(Excerpt to read Opens)

Similarly, the discrepancy in disease epidemiology was also reported in other African countries. A study conducted in Ethiopia, a malaria-endemic country, revealed that the overall prevalence rate of malaria detected by microscopy was 18.4% [18]. The molecular detection of malaria parasite in Democratic Republic of Congo and Nigeria demonstrated that the infection rate of the disease was 34.9% [8] and 58.7% respectively [10].

In endemic areas, determination of the epidemiological pattern of the malaria infection is crucial for intervention programmes and treatment purposes. Accordingly, all the main malaria species that infect humans have been previously reported in the country [19], with a predominance of P. falciparum malaria and relatively rare P. vivax infection in regions of the study. However, most of the recent studies indicated changes in the epidemiological pattern, and a high proportion of P. vivax infections was reported [20]. The results of the current study revealed a high infection rate of P. falciparum malaria. This elevated prevalence amongst the overall study population has also been reported by previous research [21]. None of the samples of the present study were positive for P. vivax, P. ovale and P. malariae. However, many previous studies have demonstrated the presence of non-P. falciparum elsewhere in the country, either through single or mixed infections. For instance, out of 283 malaria-positive cases, Ageep (2013) reported that 50.2% was P. falciparum, 43.8% was P. vivax, 04.9% was P. ovale and 1.1% of the cases was P. malariae; no mixed infection was observed [19]. Recently, a remarkable increase in the recurrent relapses of malaria infections was observed in different areas in Sudan, thereby indicating a high infection rate of P. vivax malaria and making P. vivax the second important species in the country [11]. Another recent study showed that the occurrence of P. vivax malaria is high amongst suspected malaria cases, with a prevalence of 26.6% [20]. In general, the variation in the overall prevalence and species-specific malaria might be due to differences in the geography of the study area, sample size used, timing of sample collection, climate condition, study subjects, environmental factors and many other factors involved [22].

(Excerpt to read Closes)
(Material provided Opens)

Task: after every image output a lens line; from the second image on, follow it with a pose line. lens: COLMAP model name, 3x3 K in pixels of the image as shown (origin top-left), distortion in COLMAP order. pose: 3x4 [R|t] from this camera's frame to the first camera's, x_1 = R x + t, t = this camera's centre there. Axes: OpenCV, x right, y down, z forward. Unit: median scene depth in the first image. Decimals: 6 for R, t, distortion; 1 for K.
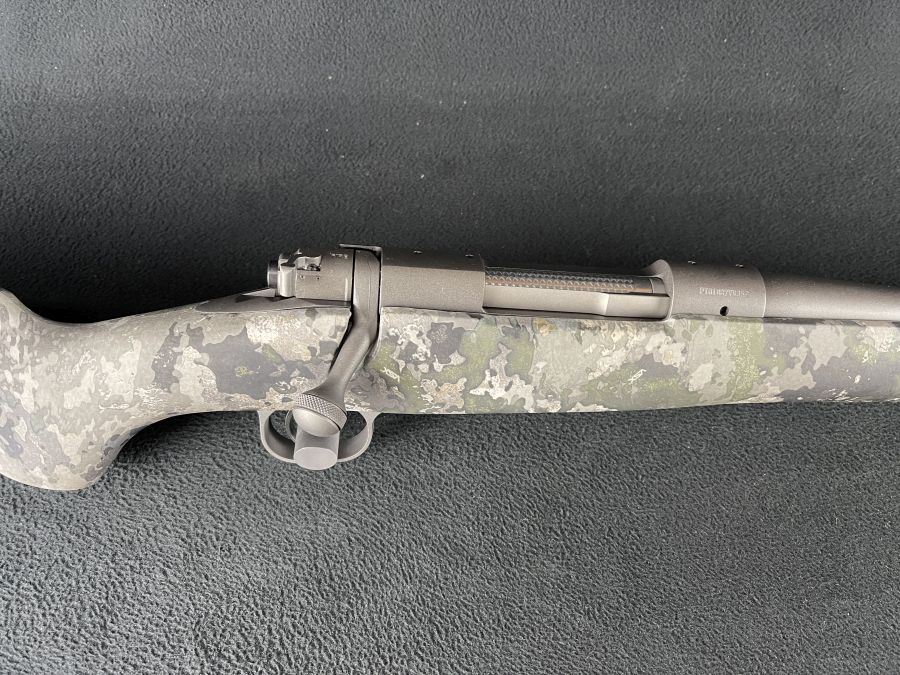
lens RADIAL K [[671.5, 0, 450.0], [0, 671.5, 337.5], [0, 0, 1]] dist [0.038030, -0.058938]
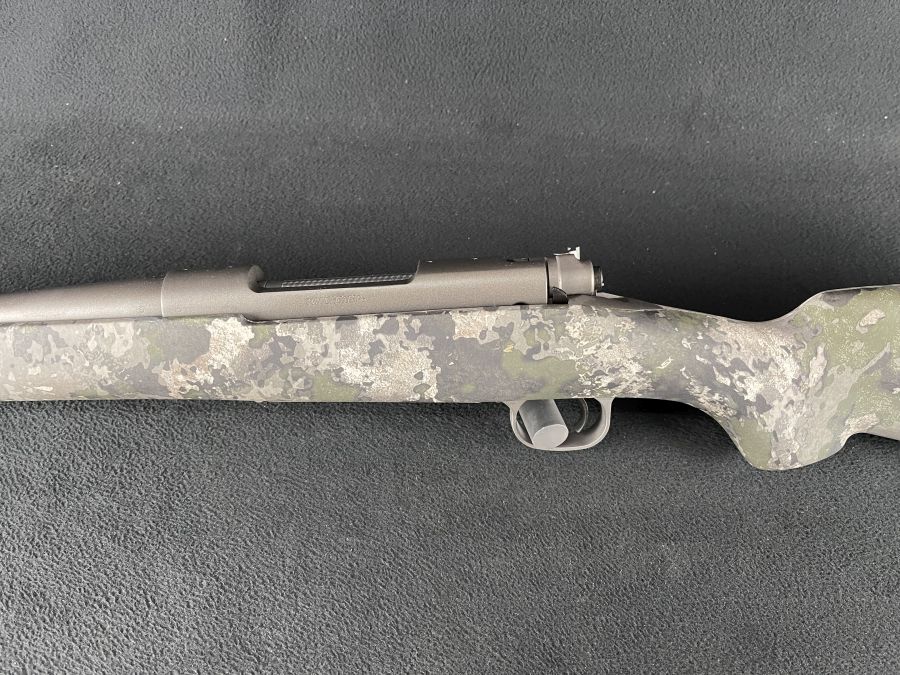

(Material provided Closes)

Activities
[a] Using the malaria passage, decide whether each statement agrees with it: (i) the study in Ethiopia found an overall malaria prevalence of 18.4% by microscopy; (ii) some samples in the present study were positive for P. vivax; (iii) Ageep (2013) observed mixed infections among the malaria-positive cases. For each, answer yes or no and quote the words that decide it.
[b] Copy the malaria passage from "Similarly, the discrepancy" to "58.7% respectively [10]." with no changes.
[c] Translate this sentence from the malaria passage into Spanish: "In endemic areas, determination of the epidemiological pattern of the malaria infection is crucial for intervention programmes and treatment purposes."

Completed exercise
[a]
(i) Yes: "the overall prevalence rate of malaria detected by microscopy was 18.4%"
(ii) No: "None of the samples of the present study were positive for P. vivax, P. ovale and P. malariae."
(iii) No: "no mixed infection was observed"

[b]
Similarly, the discrepancy in disease epidemiology was also reported in other African countries. A study conducted in Ethiopia, a malaria-endemic country, revealed that the overall prevalence rate of malaria detected by microscopy was 18.4% [18]. The molecular detection of malaria parasite in Democratic Republic of Congo and Nigeria demonstrated that the infection rate of the disease was 34.9% [8] and 58.7% respectively [10].

[c] En las zonas endémicas, la determinación del patrón epidemiológico de la infección por malaria es fundamental para los programas de intervención y con fines de tratamiento.